Акантов плотнее закутался в пальто. Затрепетала в нем душа. Какое-то подсознание проснулось в нем и заговорило голосом рассудка:
«В сущности, как глупо мне было идти к этому, совсем незнакомому, человеку. Поступил, как мальчишка. Мы встречались с ним. Однако где? Не помню… Лапин?.. Нет, нигде не было такого… Лицо?.. Но за шестнадцать лет как все изменились. И он так еще молод. Во время войны, кто был он? Мальчишка. Верно, гимназистом поступил в полк… Манеры?.. Странные манеры… Наскок неутомимой, безудержной болтовни… А впрочем?.. И женщина была похожая на Дусю… Стихи декламировала, когда еще не остыла кровь убитых… Но… тем… тем теперь было бы под пятьдесят лет… И это не может быть …».
И вдруг, вызванные подсознанием, а вернее, встрепенулась в Акантове испуганная кем-то душа, – поплыли образы сцены, встали страшные кровавые воспоминания, уже далекого прошлого, которое, кажется, было только что, потому-то нельзя вынуть всего этого ужаса из прошлого, нельзя успокоить потревоженную душу…
XIII
Это было самое страшное, невероятное время жизни Акантова Кое-кому из молодежи оно нравилось. Совсем недавно, перед отъездом в Берлин, в Галлиполийском собрании, разговорился Акантов с одним из участников гражданской войны, восемь раз раненым, произведенным за храбрость в генералы, и совсем еще молодым.
– Ничего так не хотел бы, как снова пережить это время гражданской войны, – сказал тот.
– Ну, что вы, – сказал Акантов – Да, ведь, это был сплошной, невыразимый ужас. Драться со своими. Брат на брата! Последнее дело!
– И, полноте, Егор Иванович. Брат на брата? Китайцы, накурившиеся опиумом, пьяные латыши, интернациональная рабочая сволочь, мне, честному русскому человеку, – не братья. Никак не братья. Они шли разрушать Россию, разорять Русскую культуру, грабить население, насиловать женщин, надругаться над верой во Христа. Я все это защищал и отстаивал. И, если для этого нужно было убивать – надо было и убить… без сожаления, без содрогания. Брат или не брат, вооруженный или безоружный, – они были врагами моей Родины, и кончено… Ведь, и меня они могли убить сколько раз… Тут сентиментализма быть не должно.

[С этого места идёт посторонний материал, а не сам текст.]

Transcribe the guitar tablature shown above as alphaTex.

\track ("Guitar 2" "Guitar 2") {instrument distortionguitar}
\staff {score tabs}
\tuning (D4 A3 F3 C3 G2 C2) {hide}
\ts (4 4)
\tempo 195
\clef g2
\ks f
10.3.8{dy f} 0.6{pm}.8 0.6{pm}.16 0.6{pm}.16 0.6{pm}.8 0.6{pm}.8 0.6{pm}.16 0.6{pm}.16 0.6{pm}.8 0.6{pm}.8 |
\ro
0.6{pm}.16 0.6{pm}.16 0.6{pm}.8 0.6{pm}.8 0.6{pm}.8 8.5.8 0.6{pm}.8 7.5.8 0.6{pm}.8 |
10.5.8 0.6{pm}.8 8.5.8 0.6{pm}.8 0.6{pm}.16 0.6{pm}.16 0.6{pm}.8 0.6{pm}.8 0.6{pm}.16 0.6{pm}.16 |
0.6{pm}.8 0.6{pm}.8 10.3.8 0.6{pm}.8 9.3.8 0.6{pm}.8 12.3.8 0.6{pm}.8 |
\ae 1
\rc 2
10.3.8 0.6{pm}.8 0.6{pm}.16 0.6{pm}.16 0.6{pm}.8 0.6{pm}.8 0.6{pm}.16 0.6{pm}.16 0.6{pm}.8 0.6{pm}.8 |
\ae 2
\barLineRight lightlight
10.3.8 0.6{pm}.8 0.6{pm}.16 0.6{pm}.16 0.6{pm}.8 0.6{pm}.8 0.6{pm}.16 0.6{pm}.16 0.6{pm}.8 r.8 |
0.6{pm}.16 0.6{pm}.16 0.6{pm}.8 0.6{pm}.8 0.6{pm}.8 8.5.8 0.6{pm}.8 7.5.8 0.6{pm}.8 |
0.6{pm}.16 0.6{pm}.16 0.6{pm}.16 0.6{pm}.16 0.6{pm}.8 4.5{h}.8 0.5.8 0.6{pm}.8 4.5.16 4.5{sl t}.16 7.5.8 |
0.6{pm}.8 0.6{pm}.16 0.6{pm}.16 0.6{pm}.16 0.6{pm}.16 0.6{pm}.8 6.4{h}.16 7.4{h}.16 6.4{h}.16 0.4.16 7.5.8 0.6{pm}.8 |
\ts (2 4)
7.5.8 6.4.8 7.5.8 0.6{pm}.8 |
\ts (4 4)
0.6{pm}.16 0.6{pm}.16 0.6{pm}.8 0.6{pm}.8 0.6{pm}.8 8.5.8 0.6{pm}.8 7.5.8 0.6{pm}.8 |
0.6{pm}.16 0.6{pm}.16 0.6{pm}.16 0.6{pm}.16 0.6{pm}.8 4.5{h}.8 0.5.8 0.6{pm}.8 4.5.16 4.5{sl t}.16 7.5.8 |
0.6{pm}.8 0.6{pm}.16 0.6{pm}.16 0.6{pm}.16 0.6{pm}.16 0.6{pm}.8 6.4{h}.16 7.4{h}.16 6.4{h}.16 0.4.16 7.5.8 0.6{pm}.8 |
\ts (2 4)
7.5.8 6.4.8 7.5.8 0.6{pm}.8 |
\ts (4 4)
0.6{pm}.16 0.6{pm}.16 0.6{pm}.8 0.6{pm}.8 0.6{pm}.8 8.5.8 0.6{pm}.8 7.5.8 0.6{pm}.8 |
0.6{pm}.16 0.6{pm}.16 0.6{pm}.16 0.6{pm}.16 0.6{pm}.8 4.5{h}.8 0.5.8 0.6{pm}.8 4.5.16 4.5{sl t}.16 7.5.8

Акантов смотрел на большое, круглое лицо собеседника, на его могучие, широкие плечи, на всю его приземистую фигуру, и вспоминал его прошлое, всю его необыкновенную добровольческую карьеру. Мальчиком-гимназистом, не умеющим зарядить винтовку, пристал он к добровольцам Кутепова, еще в Ростовские начальные дни, а кончил карьеру у Врангеля, в Крыму, начальником боевой дивизии, прославленный за свою храбрость и непобедимость. Одно время Акантов, – старый, кадровый полковник, георгиевский кавалер, отличный боевой офицер, – был под его начальством, Только в Наполеоновские времена возможны были такие головокружительные карьеры.
– Но, кроме этих, – сказал Акантов, – были и обманутые русские мужики и солдаты.

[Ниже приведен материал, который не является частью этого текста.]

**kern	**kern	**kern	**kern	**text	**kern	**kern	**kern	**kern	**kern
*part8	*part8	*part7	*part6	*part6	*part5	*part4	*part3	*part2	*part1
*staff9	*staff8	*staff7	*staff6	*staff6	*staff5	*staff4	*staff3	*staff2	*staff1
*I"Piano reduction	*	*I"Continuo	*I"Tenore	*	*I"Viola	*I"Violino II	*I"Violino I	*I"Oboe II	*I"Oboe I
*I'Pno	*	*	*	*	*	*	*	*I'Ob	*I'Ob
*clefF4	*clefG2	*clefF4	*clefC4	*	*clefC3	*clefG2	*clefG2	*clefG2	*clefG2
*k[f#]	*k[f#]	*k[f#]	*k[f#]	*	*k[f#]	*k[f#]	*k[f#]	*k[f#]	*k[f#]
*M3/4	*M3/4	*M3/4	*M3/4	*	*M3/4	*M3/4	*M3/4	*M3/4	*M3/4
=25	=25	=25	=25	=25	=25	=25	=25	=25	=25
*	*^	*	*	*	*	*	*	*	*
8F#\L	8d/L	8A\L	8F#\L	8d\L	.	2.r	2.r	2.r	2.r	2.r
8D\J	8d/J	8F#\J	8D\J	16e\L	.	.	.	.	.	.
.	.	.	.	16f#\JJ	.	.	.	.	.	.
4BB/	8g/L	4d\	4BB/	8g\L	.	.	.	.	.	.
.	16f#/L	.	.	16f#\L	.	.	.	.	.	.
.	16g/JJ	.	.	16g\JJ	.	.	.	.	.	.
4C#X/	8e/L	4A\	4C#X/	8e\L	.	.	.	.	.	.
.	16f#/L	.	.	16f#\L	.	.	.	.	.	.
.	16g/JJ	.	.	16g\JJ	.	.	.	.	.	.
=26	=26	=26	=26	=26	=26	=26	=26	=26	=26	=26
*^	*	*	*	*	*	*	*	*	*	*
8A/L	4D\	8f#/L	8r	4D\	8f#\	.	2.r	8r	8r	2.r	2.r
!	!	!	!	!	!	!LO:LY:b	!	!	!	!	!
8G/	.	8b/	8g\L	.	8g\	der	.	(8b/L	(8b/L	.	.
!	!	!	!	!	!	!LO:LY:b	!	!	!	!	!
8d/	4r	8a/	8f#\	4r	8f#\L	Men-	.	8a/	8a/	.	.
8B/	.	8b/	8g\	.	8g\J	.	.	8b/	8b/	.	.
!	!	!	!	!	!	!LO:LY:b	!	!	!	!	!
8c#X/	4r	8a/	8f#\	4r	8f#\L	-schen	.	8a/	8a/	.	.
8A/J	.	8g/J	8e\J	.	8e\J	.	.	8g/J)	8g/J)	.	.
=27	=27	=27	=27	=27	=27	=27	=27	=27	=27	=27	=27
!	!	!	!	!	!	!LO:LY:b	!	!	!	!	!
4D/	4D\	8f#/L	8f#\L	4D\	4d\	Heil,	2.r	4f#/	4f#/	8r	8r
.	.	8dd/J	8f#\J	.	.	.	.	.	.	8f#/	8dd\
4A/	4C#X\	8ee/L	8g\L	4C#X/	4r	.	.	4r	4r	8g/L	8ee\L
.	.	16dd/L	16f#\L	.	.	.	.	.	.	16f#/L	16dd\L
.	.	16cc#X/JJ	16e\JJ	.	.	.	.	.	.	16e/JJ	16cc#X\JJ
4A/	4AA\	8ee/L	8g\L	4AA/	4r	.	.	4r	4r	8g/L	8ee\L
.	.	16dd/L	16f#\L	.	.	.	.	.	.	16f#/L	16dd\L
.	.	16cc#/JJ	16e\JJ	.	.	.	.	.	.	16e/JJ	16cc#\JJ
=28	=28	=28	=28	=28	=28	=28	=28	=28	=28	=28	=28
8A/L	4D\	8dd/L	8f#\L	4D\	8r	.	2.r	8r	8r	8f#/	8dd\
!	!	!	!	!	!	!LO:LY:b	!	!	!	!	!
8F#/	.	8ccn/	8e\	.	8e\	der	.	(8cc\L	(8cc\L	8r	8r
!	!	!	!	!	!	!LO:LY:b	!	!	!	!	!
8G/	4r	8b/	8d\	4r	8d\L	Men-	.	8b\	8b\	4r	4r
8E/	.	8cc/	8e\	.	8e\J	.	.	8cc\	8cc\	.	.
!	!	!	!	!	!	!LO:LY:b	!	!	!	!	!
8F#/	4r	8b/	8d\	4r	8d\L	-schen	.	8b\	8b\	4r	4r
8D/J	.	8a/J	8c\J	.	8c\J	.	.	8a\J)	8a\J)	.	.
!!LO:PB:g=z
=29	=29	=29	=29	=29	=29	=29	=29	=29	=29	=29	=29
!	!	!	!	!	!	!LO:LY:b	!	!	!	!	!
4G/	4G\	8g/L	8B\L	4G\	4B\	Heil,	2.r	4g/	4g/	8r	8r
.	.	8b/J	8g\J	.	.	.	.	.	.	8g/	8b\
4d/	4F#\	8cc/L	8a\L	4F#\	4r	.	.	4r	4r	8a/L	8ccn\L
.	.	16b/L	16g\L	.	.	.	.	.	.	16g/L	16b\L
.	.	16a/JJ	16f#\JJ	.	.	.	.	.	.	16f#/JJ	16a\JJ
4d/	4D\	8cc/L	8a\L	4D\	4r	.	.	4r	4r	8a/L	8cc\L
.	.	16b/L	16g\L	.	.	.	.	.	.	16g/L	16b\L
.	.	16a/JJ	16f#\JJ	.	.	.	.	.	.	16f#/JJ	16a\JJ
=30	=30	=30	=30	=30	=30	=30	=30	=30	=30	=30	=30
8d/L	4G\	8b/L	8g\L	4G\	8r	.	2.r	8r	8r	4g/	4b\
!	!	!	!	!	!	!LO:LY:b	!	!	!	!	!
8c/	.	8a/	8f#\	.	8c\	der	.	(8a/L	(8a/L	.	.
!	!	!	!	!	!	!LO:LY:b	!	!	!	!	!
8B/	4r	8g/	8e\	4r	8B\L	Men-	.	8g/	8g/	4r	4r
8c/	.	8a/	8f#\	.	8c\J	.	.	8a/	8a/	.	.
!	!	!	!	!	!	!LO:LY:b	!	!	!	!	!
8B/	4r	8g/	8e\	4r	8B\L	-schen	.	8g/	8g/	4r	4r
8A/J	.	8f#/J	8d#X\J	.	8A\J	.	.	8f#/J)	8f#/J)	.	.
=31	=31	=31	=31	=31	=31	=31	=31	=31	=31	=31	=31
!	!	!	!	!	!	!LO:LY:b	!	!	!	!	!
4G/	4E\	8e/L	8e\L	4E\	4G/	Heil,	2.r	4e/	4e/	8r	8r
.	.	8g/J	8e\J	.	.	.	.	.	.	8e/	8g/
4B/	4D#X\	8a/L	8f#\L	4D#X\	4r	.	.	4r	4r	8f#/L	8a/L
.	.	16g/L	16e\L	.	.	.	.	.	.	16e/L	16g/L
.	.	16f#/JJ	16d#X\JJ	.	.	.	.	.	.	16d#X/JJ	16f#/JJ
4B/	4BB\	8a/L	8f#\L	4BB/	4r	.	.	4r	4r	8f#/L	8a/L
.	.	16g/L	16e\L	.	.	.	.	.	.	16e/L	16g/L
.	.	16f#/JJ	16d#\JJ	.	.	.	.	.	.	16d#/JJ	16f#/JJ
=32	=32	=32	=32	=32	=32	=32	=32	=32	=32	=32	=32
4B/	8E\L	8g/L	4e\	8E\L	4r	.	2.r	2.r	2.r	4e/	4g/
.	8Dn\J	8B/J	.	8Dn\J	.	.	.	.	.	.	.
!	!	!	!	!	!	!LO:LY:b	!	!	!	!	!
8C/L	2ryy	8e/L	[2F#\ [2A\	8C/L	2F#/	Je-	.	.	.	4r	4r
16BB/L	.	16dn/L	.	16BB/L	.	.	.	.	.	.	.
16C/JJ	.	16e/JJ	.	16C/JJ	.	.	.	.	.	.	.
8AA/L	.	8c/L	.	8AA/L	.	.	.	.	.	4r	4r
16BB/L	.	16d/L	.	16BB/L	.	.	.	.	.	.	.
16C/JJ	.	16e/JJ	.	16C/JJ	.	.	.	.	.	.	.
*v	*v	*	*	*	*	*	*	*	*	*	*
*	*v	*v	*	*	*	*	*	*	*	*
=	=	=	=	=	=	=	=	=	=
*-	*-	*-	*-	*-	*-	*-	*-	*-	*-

– Не жаль мне и их. Обманутые? Нет, Егор Иванович, с хитрецой мужички и солдатики стремились туда, где бы больше получить и шли на нас, как огромное стадо баранов, как серая вошь. Шли с белыми лицами, с безумием горящими глазами, и, если побеждали, то, простите, самые гнусные вещи выделывала с нами эта серая вошь, а когда попадала она в плен – козыряла нам, низкопоклонничала, подхалимствовала перед нами, до первого случая изменить и предать. Я научился здесь презирать русский народ-богоносец.
– Не все же были такие?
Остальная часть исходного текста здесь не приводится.